> Problem details
Leave out the images and set down the records below exactly.

Collected data entries
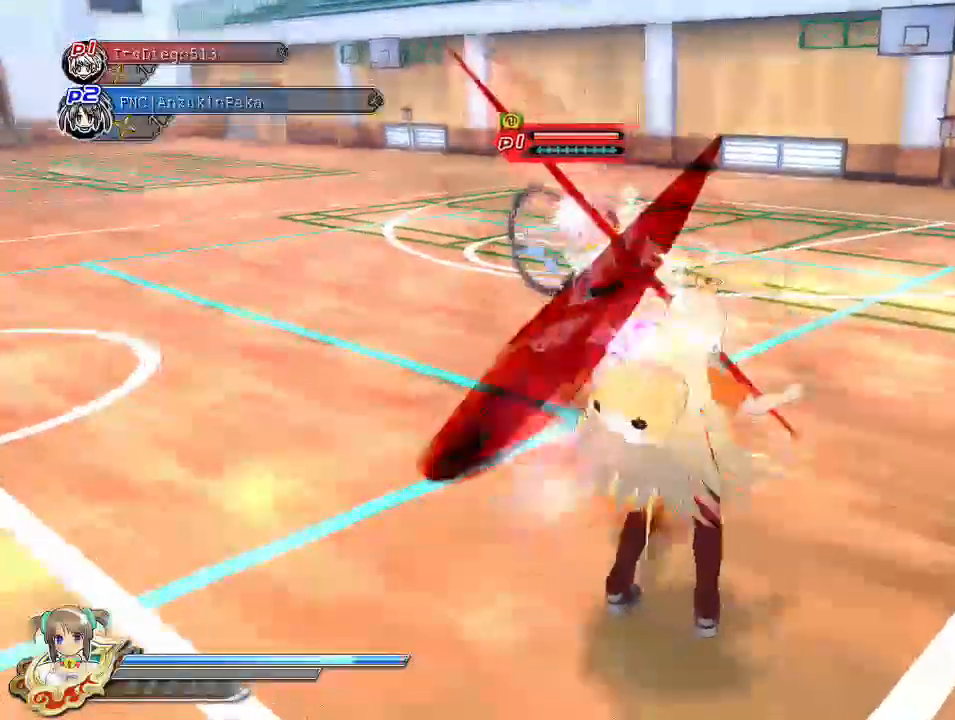
{"buttons": ["CROSS", "SQUARE", "R1"], "left_stick": "center", "right_stick": "center", "events": [[83, "CROSS", "down"], [117, "R1", "down"], [133, "SQUARE", "down"]]}
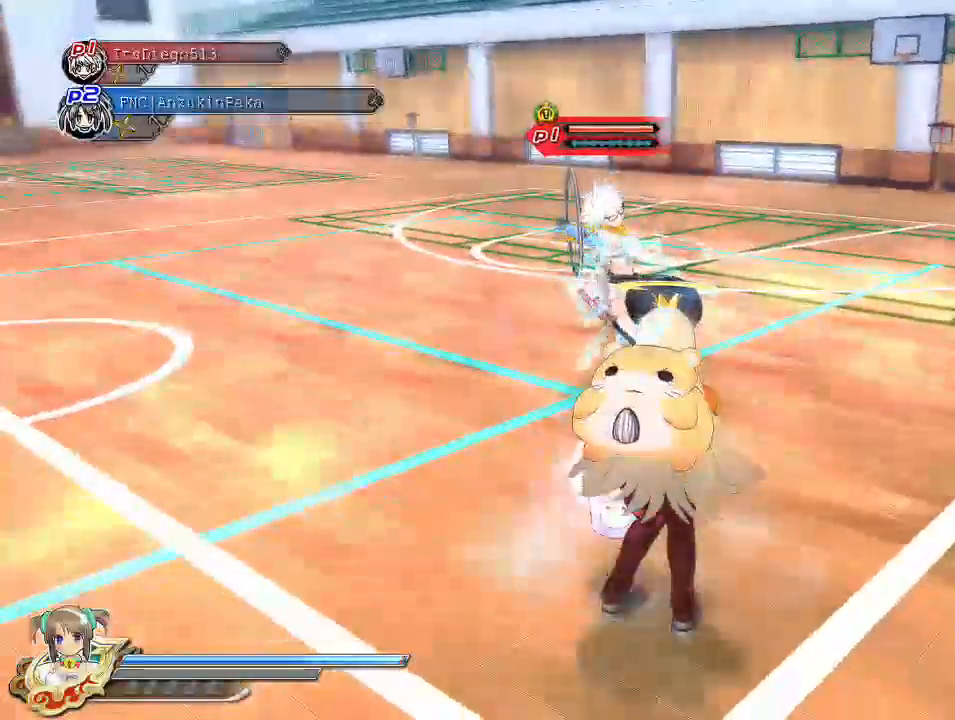
{"buttons": ["CROSS", "SQUARE", "R1"], "left_stick": "center", "right_stick": "center", "events": []}
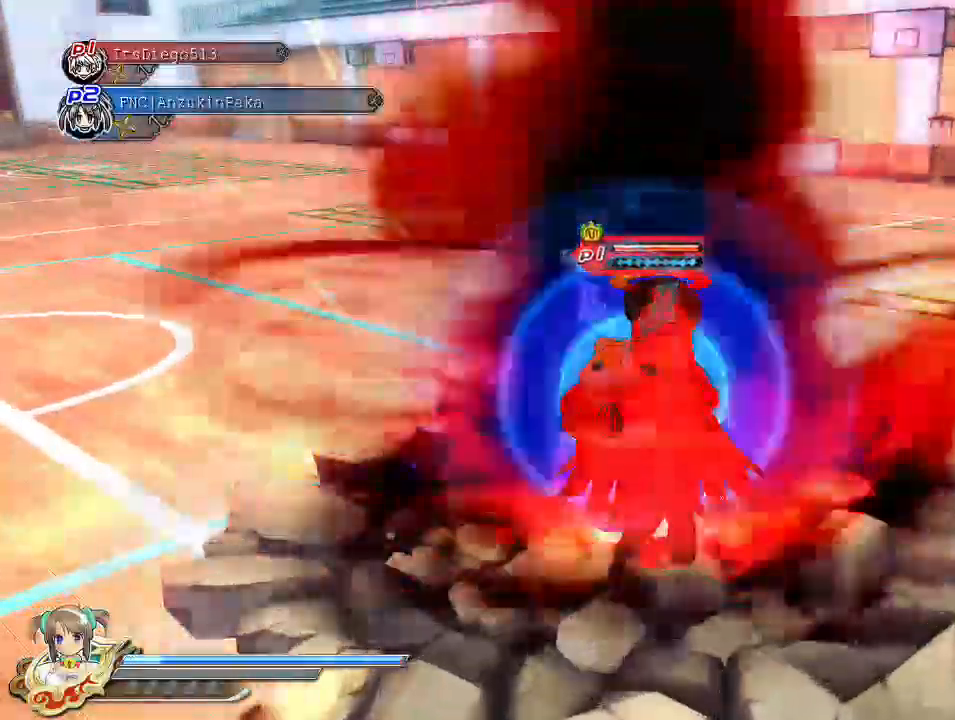
{"buttons": ["SQUARE"], "left_stick": "center", "right_stick": "center", "events": [[367, "SQUARE", "up"], [400, "CROSS", "up"], [400, "R1", "up"], [483, "SQUARE", "down"]]}
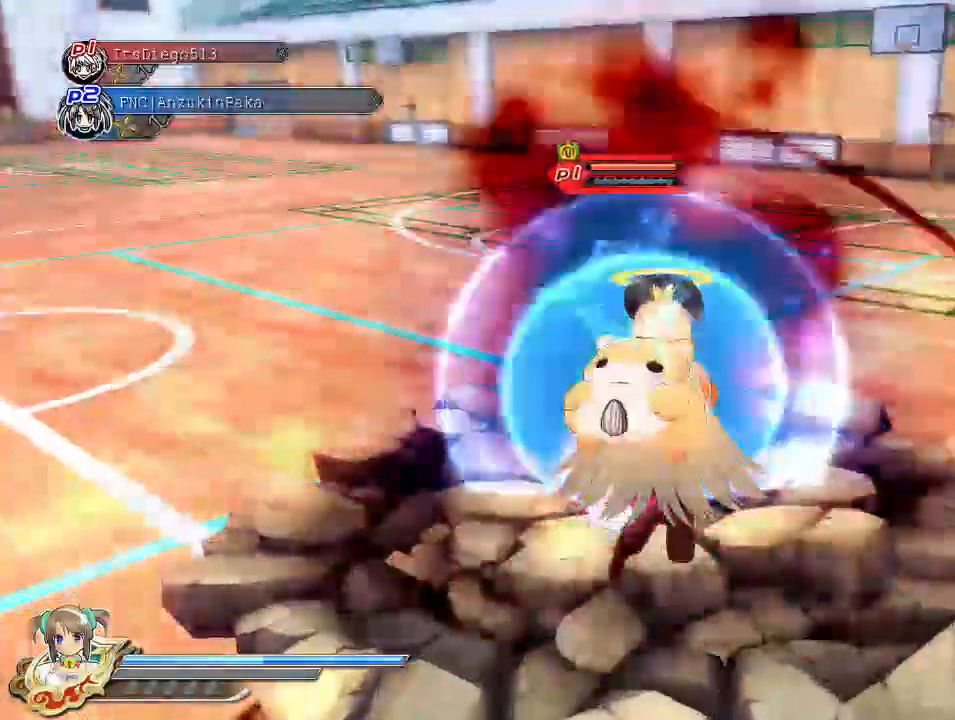
{"buttons": ["SQUARE"], "left_stick": "center", "right_stick": "center", "events": [[133, "SQUARE", "up"], [400, "SQUARE", "down"]]}
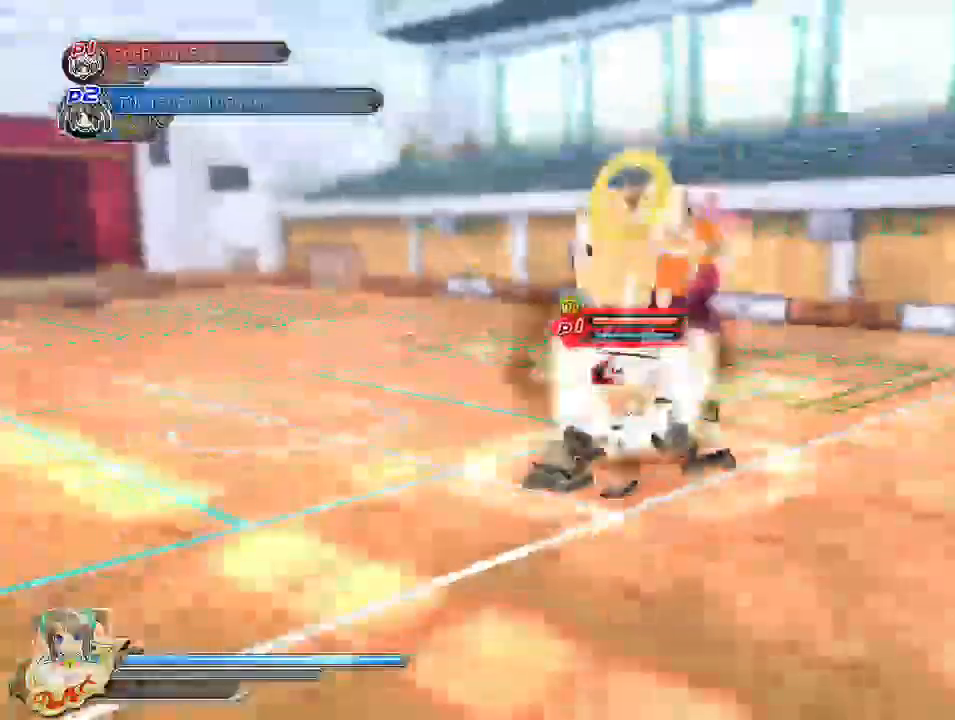
{"buttons": [], "left_stick": "down-right", "right_stick": "center", "events": [[150, "SQUARE", "up"], [250, "CROSS", "down"], [267, "left_stick", "down-right"], [500, "CROSS", "up"]]}
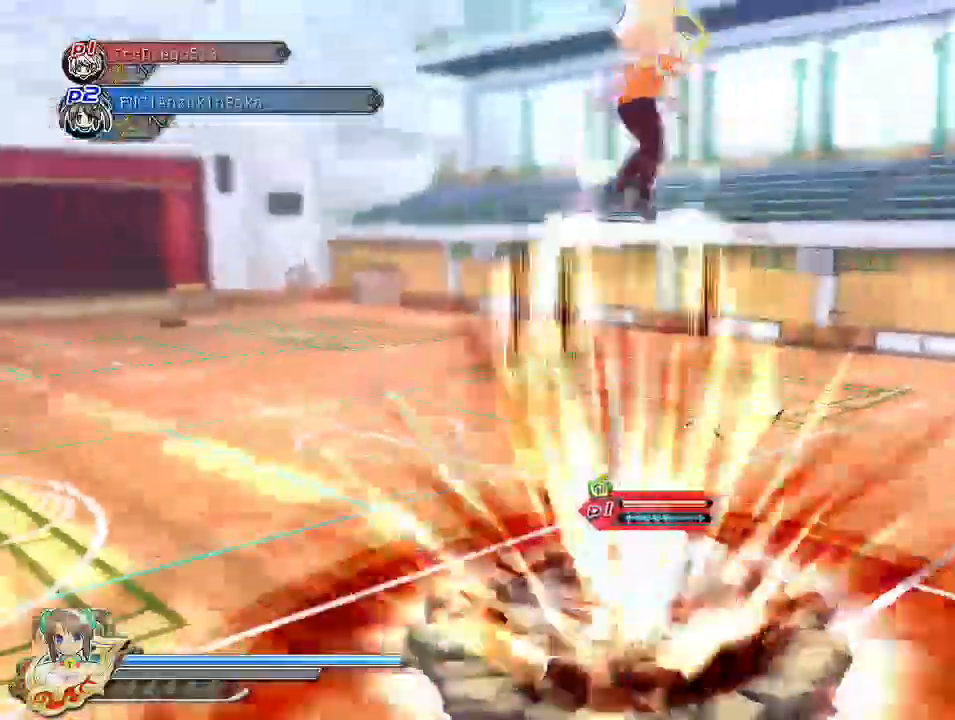
{"buttons": [], "left_stick": "down", "right_stick": "center"}
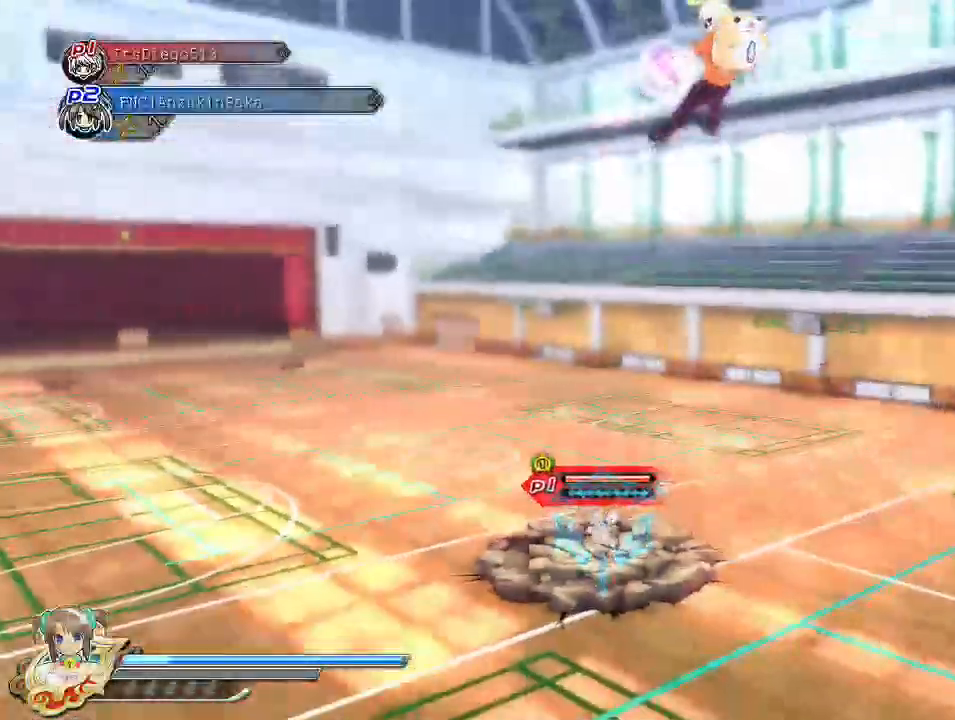
{"buttons": [], "left_stick": "down-left", "right_stick": "center", "events": [[33, "left_stick", "center"], [483, "left_stick", "down-left"]]}
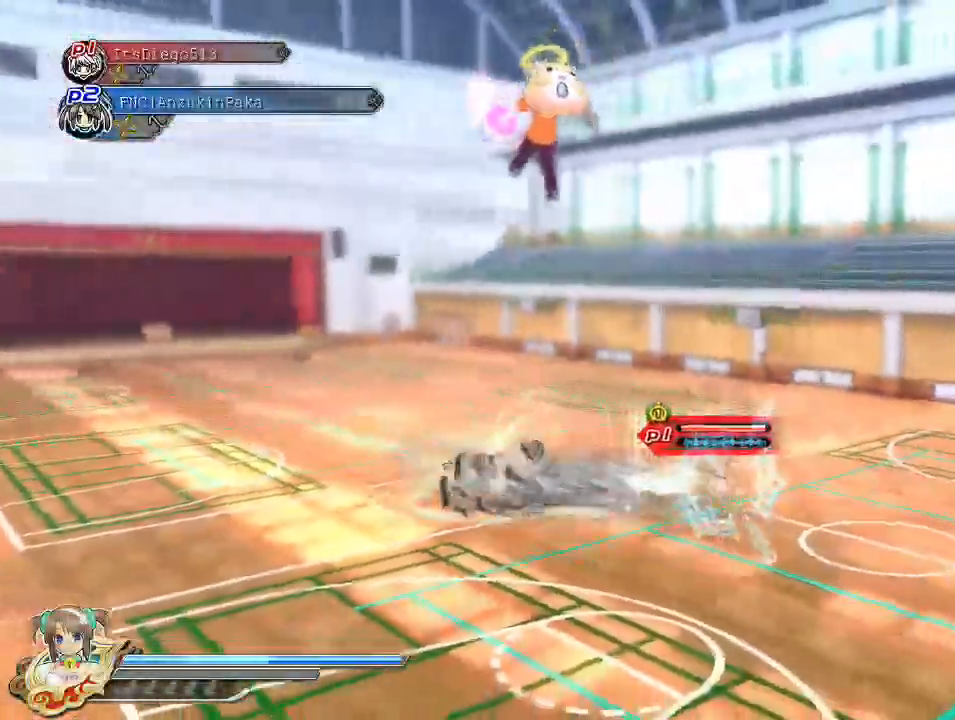
{"buttons": ["CIRCLE"], "left_stick": "down", "right_stick": "center", "events": [[100, "left_stick", "down"], [433, "CIRCLE", "down"]]}
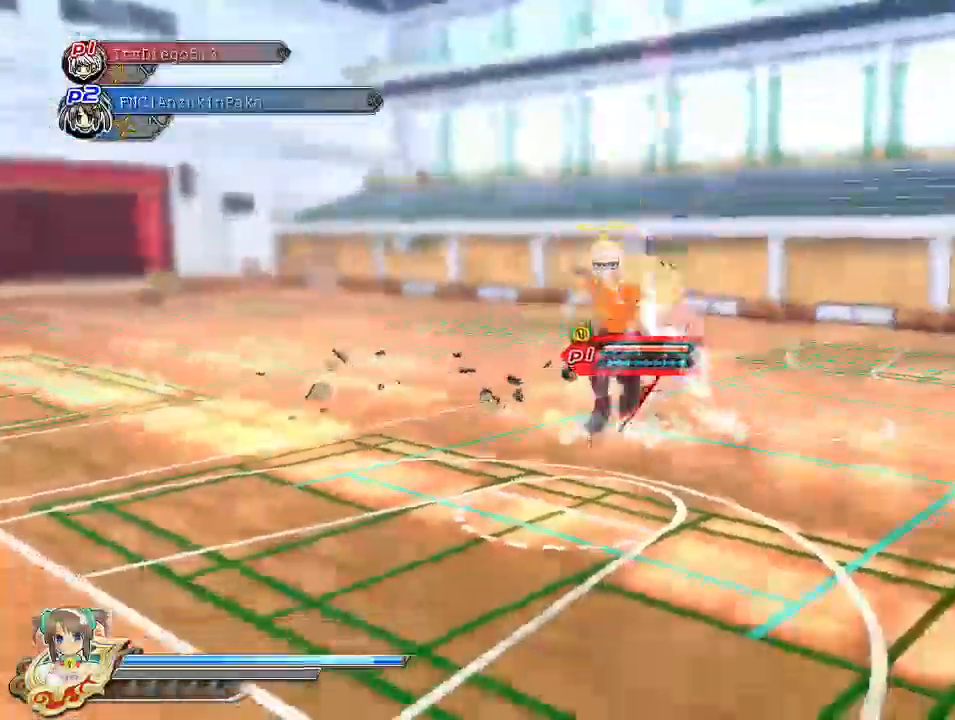
{"buttons": [], "left_stick": "center", "right_stick": "center", "events": [[17, "CIRCLE", "up"], [117, "left_stick", "center"]]}
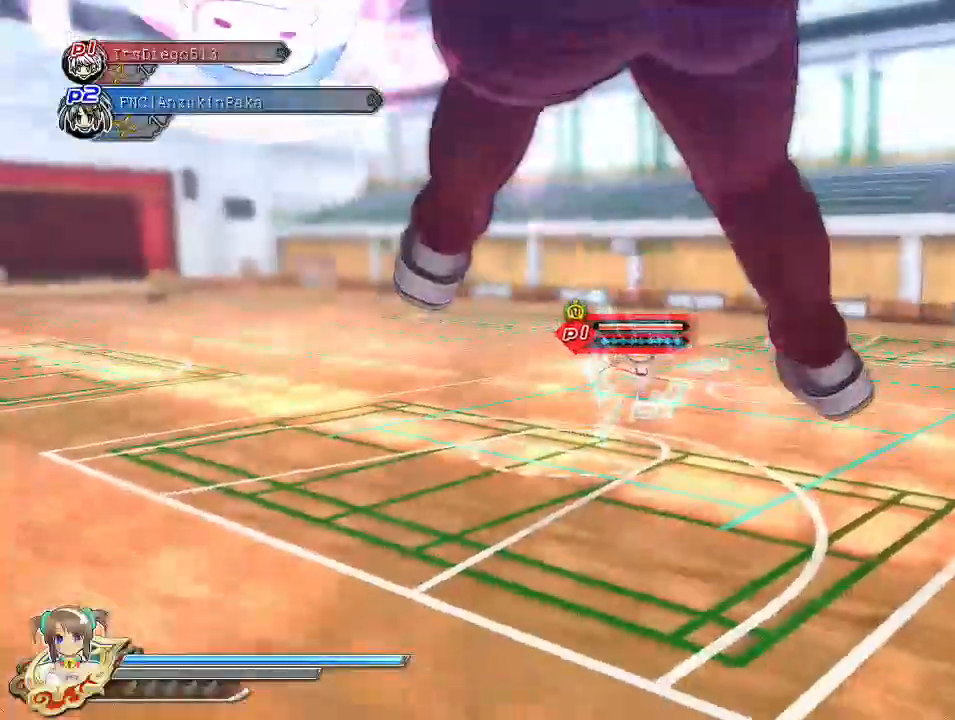
{"buttons": [], "left_stick": "up", "right_stick": "center", "events": [[333, "left_stick", "up-left"], [433, "left_stick", "up"]]}
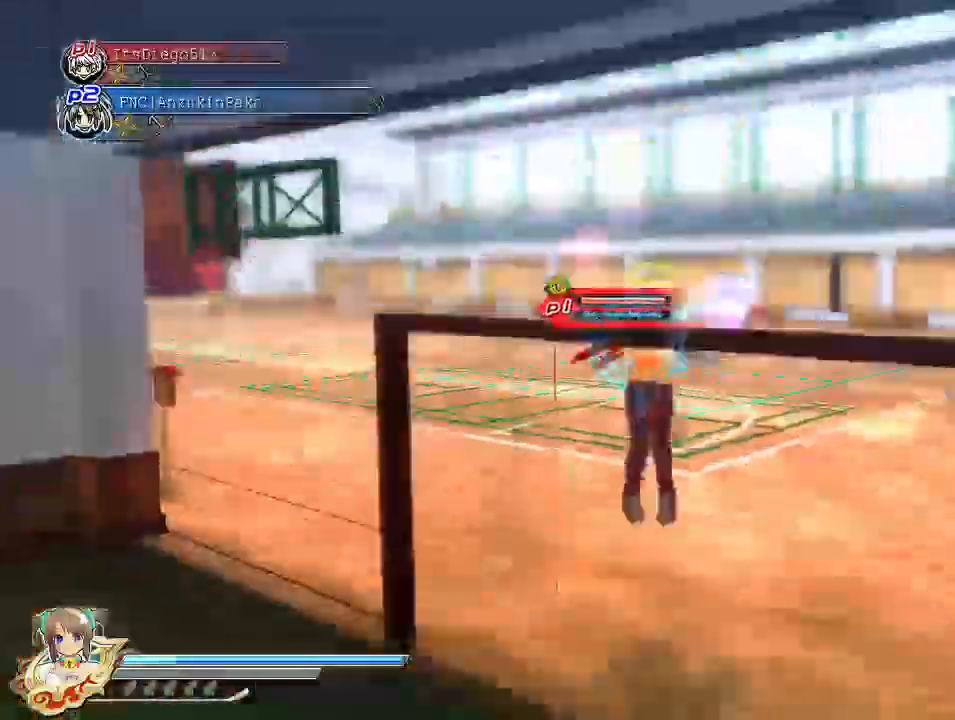
{"buttons": [], "left_stick": "up-right", "right_stick": "center", "events": [[350, "CIRCLE", "down"], [367, "left_stick", "up-right"], [450, "CIRCLE", "up"]]}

> Exercise answer
{"buttons": ["CROSS", "SQUARE", "R1"], "left_stick": "center", "right_stick": "center", "events": [[83, "CROSS", "down"], [117, "R1", "down"], [133, "SQUARE", "down"]]}
{"buttons": ["CROSS", "SQUARE", "R1"], "left_stick": "center", "right_stick": "center", "events": []}
{"buttons": ["SQUARE"], "left_stick": "center", "right_stick": "center", "events": [[367, "SQUARE", "up"], [400, "CROSS", "up"], [400, "R1", "up"], [483, "SQUARE", "down"]]}
{"buttons": ["SQUARE"], "left_stick": "center", "right_stick": "center", "events": [[133, "SQUARE", "up"], [400, "SQUARE", "down"]]}
{"buttons": [], "left_stick": "down-right", "right_stick": "center", "events": [[150, "SQUARE", "up"], [250, "CROSS", "down"], [267, "left_stick", "down-right"], [500, "CROSS", "up"]]}
{"buttons": [], "left_stick": "down", "right_stick": "center"}
{"buttons": [], "left_stick": "down-left", "right_stick": "center", "events": [[33, "left_stick", "center"], [483, "left_stick", "down-left"]]}
{"buttons": ["CIRCLE"], "left_stick": "down", "right_stick": "center", "events": [[100, "left_stick", "down"], [433, "CIRCLE", "down"]]}
{"buttons": [], "left_stick": "center", "right_stick": "center", "events": [[17, "CIRCLE", "up"], [117, "left_stick", "center"]]}
{"buttons": [], "left_stick": "up", "right_stick": "center", "events": [[333, "left_stick", "up-left"], [433, "left_stick", "up"]]}
{"buttons": [], "left_stick": "up-right", "right_stick": "center", "events": [[350, "CIRCLE", "down"], [367, "left_stick", "up-right"], [450, "CIRCLE", "up"]]}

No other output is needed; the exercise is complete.